Segundo informações da Secretaria de Meio Ambiente de Curitiba, o óleo de cozinha usado é outro material coletado pelo serviço especial e encaminhado para reciclagem. Nos terminais de ônibus foram recolhidos, em 2008, 9 mil litros de óleo. A secretaria também recolhe o óleo de cozinha nos pontos do Câmbio Verde, programa que troca lixo reciclável por alimentos. No ano passado, a população também entregou uma grande quantidade de tintas (cerca de 7 toneladas) e pilhas (5 toneladas).
Os resíduos tóxicos coletados pela prefeitura, quando chegam à Central de Tratamento de Resíduos da Essencis Soluções Ambientais S.A., na Cidade Industrial de Curitiba (CIC), são, primeiramente, separados de acordo com suas características. Cada material recebe tratamento e destinação diferenciados.
A gerente de Meio Ambiente da regional sul da Essencis, Gabriela de Souza Araujo Fernandes, explicou que pilhas, baterias e medicamentos vencidos, por exemplo, passam por processo de encapsulamento e vão para o aterro classe I. Esse tipo de aterro - conforme estabelece a legislação vigente - é destinado a resíduos industriais perigosos, não reativos e não inflamáveis, com baixo teor de solventes, óleos ou água.
Já as lâmpadas fluorescentes passam por processo de descontaminação em equipamento apropriado, que filtra e retém o mercúrio. Essa etapa, segundo Gabriela, é feita por empresa especializada contratada pela Essencis. O vidro e partes metálicas que sobram são encaminhados para aterro classe II, destinado a resíduos não inertes.
De acordo com Gabriela, produtos como solventes, tintas e óleos são misturados a outros resíduos - recebidos, também, de outros geradores - e preparados para servirem de combustível em fornos das fábricas de cimento.
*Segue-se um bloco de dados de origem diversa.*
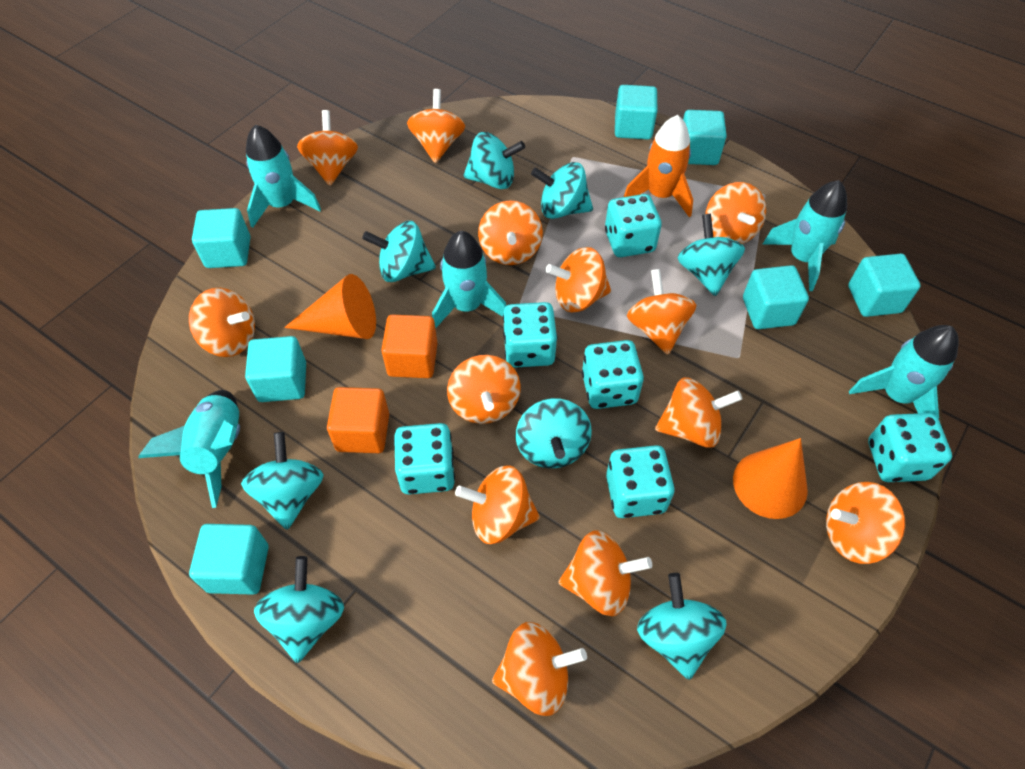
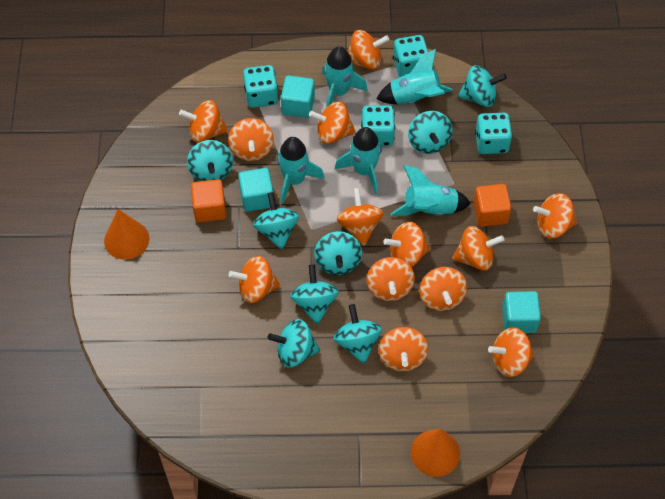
orange rocket: [624,115,693,217] = 1 -> none = 0
turquoise cube: [189,524,269,595] [192,208,250,268] [245,336,306,402] [615,85,657,139] [683,110,727,165] [743,265,809,329] [848,254,921,317] = 7 -> [238,168,274,212] [281,76,315,118] [502,291,541,333] = 3
turquoise dice: [394,423,455,495] [503,302,557,368] [582,340,644,409] [605,194,662,257] [606,445,675,518] [868,413,952,482] = 6 -> [243,65,278,108] [361,105,395,146] [393,35,428,77] [475,113,512,154] = 4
Podem, ainda, ser usados como matéria-prima.
Segundo informações da Essencis, os aterros são construídos com tecnologia de última geração de impermeabilização de solo. A argila compactada e a dupla geomembrana de polietileno de alta densidade protegem o solo e as águas subterrâneas do contato com os resíduos. Há, ainda, sistema de drenagem e tratamento dos efluentes líquidos e gasosos, que é continuamente monitorado.(A.L.)